> [Instructions for the task]: In the article on the on-sale bar below, list every distinct calendar year it mentions, in chronological order.

> [Source text]:
--- START ---

Beware the “on-sale bar”

A patent is invalid if the invention was sold more than a year before filing (on-sale bar), and the recent “Helsinn v Teva” case shows that the courts can be harsh.  

A patent applicant can accidentally ruin their own patent in various ways.  In the US, one error is to first sell an invention (presumably in the form of a product with the same claims), and then wait more than a year to file the patent. This error violates the 35 USC 102 on-sale bar of classic (pre-2012) patent law. This error also violates the latest 2012 AIA version of patent law, which phrases this as “on sale, or otherwise available to the public”.

However, the relationship between an “invention” and a “product” isn’t always clear, and it also isn’t always clear if a “sale” has taken place.  Is the product identical to the invention’s claims?  If I privately show you a cardboard box and say “I have an invention inside, want to buy it sometime if it works?”, and you say “Maybe”, is this a sale that invalidates a later patent?  In the event of doubt, how will the courts rule?  Will they err on the side of protecting the patent, or invalidating the patent?

In their May 1, 2017 “Helsinn Healthcare v. Teva Pharmaceuticals” decision, the Federal Circuit took a harsh and patent unfriendly approach. Indeed, this ruling was so harsh that Lamar Smith, the Congressional sponsor of the 2012 AIA law, stated that the court was ignoring the intent of Congress.

Helsinn Healthcare v. Teva Pharmaceuticals

To greatly simplify the Helsinn case: back in 2001, Helsinn was doing FDA clinical trials. They were testing if various palonosetron drug formulations could nausea during chemotherapy. During these trials, they signed a supply agreement with MGI (another company). The contract stated that if the FDA approved some of Helsinn’s various drug formulations, and if MGI subsequently made purchase orders for these drug formulations, and if Helsinn subsequently accepted these purchase orders, then Helsinn would sell the drug to MGI. But what formulations would actually work? How could Helsinn control either the FDA or MGI’s subsequent decisions? Was this an illusory contract?

In 2003, after the clinical trials were successful, but before FDA approval, Helsinn began filing for various patents. This was before any actual product changed hands.

Teva, a competitor, decided to challenge these patents as being invalid due to the “on-sale bar”. But was there really a sale? Was there even an invention yet? If so, was it actually disclosed to the public? A lower court ruled in favor of Helsinn, but the Federal Circuit reversed.

Strange use of the Uniform Commercial Code

The Federal Circuit used the Uniform Commercial Code (UCC). The UCC is a set of laws intended facilitate commerce. The UCC “saves” ambiguous contracts by automatically supplying missing terms). The Federal Circuit argued that there was a “sale” despite all the “ifs” and ambiguity. They then argued that the invention was in the (undelivered) product. The court asserted that the invention existed before clinical proof that it actually worked.  Strangely, the court even argued that the AIA “on sale, or otherwise available to the public” language didn’t apply because… this would change past practice. Apparently Congress, (despite good reasons and clear intent) somehow doesn’t have enough authority to make these changes?

Helsinn appealed, and unfortunately, in 2018, the Supreme Court affirmed the Federal Circuit. Specifically, the Supreme Court decided: “...Because we determine that Congress did not alter the meaning of “on sale” when it enacted the AIA, we hold that an inventor’s sale of an invention to a third party who is obligated to keep the invention confidential can qualify as prior art under §102(a). We therefore affirm the judgment of the Federal Circuit.”

So present US patent law is quite harsh in this area.  Be careful.

--- END ---

> [Listed entries]:
--- START ---

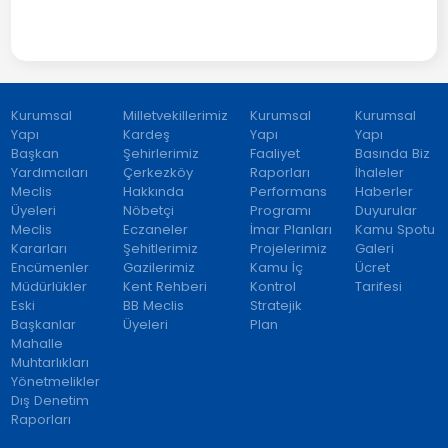
Kurumsal
Milletvekillerimiz
Kurumsal
Kurumsal
Yapı
Kardeş
Yapı
Yapı
Başkan
Şehirlerimiz
Faaliyet
Basında Biz
Yardımcıları
Çerkezköy
Raporları
İhaleler
Meclis
Hakkında
Performans
Haberler
Üyeleri
Nöbetçi
Programı
Duyurular
Meclis
Eczaneler
İmar Planları
Kamu Spotu
Kararları
Şehitlerimiz
Projelerimiz
Galeri
Encümenler
Gazilerimiz
Kamu İç
Ücret
Müdürlükler
Kent Rehberi
Kontrol
Tarifesi
Eski
BB Meclis
Stratejik
Başkanlar
Üyeleri
Plan
Mahalle
Muhtarlıkları
Yönetmelikler
Dış Denetim
Raporları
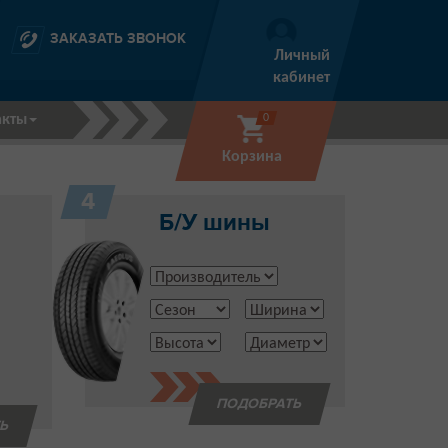
ЗАКАЗАТЬ ЗВОНОК
Личный
кабинет
акты
0
Корзина
4
Б/У шины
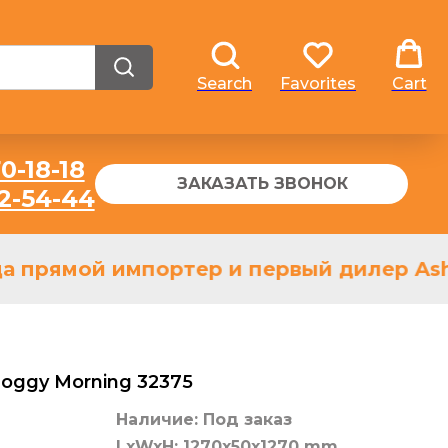
Search
Favorites
Cart
0-18-18
ЗАКАЗАТЬ ЗВОНОК
32-54-44
а прямой импортер и первый дилер Ashle
oggy Morning 32375
Наличие: Под заказ
LxWxH: 1270x50x1270 mm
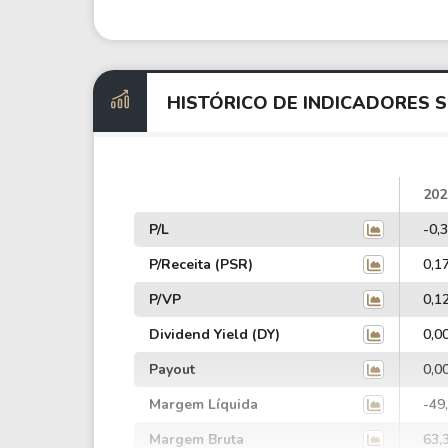
HISTÓRICO DE INDICADORES 
202
P/L
-0,
P/Receita (PSR)
0,1
P/VP
0,1
Dividend Yield (DY)
0,0
Payout
0,0
Margem Líquida
-49
Margem Bruta
63,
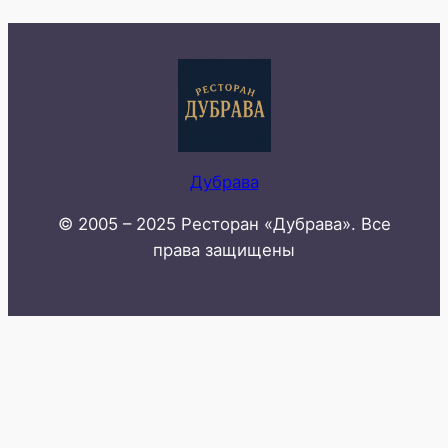
Дубрава
© 2005 – 2025 Ресторан «Дубрава». Все
права защищены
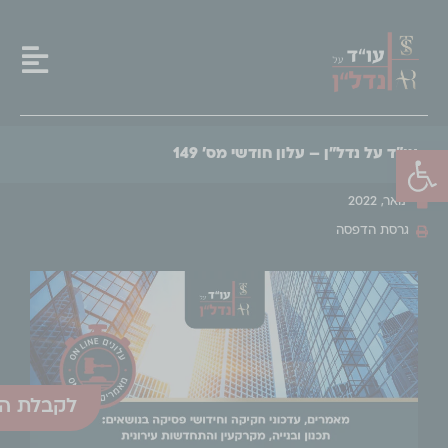
פתח סרגל נגישות
עו"ד על נדל"ן – עלון חודשי מס' 149
ינואר, 2022
גרסת הדפסה
לקבלת הע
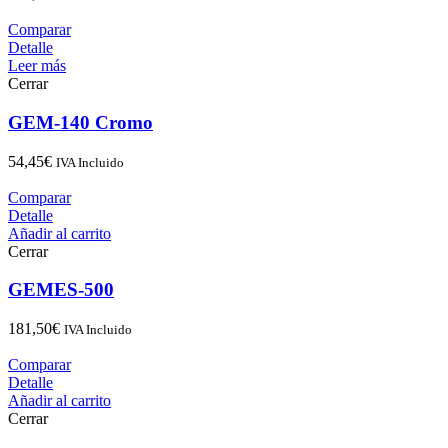
Comparar
Detalle
Leer más
Cerrar
GEM-140 Cromo
54,45
€
IVA Incluido
Comparar
Detalle
Añadir al carrito
Cerrar
GEMES-500
181,50
€
IVA Incluido
Comparar
Detalle
Añadir al carrito
Cerrar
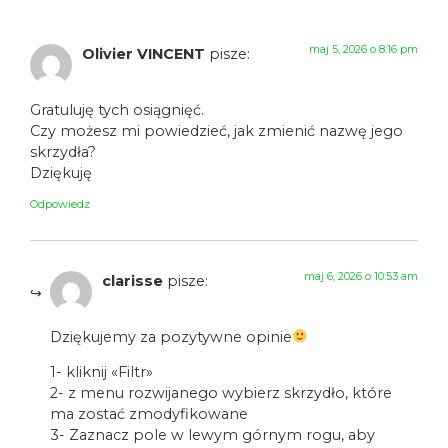
maj 5, 2026 o 8:16 pm
Olivier VINCENT
pisze:
Gratuluję tych osiągnięć.
Czy możesz mi powiedzieć, jak zmienić nazwę jego
skrzydła?
Dziękuję
Odpowiedz
maj 6, 2026 o 10:53 am
clarisse
pisze:
Dziękujemy za pozytywne opinie
1- kliknij «Filtr»
2- z menu rozwijanego wybierz skrzydło, które
ma zostać zmodyfikowane
3- Zaznacz pole w lewym górnym rogu, aby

--- END ---

> [Written solution]: 2001, 2003, 2012, 2017, and 2018.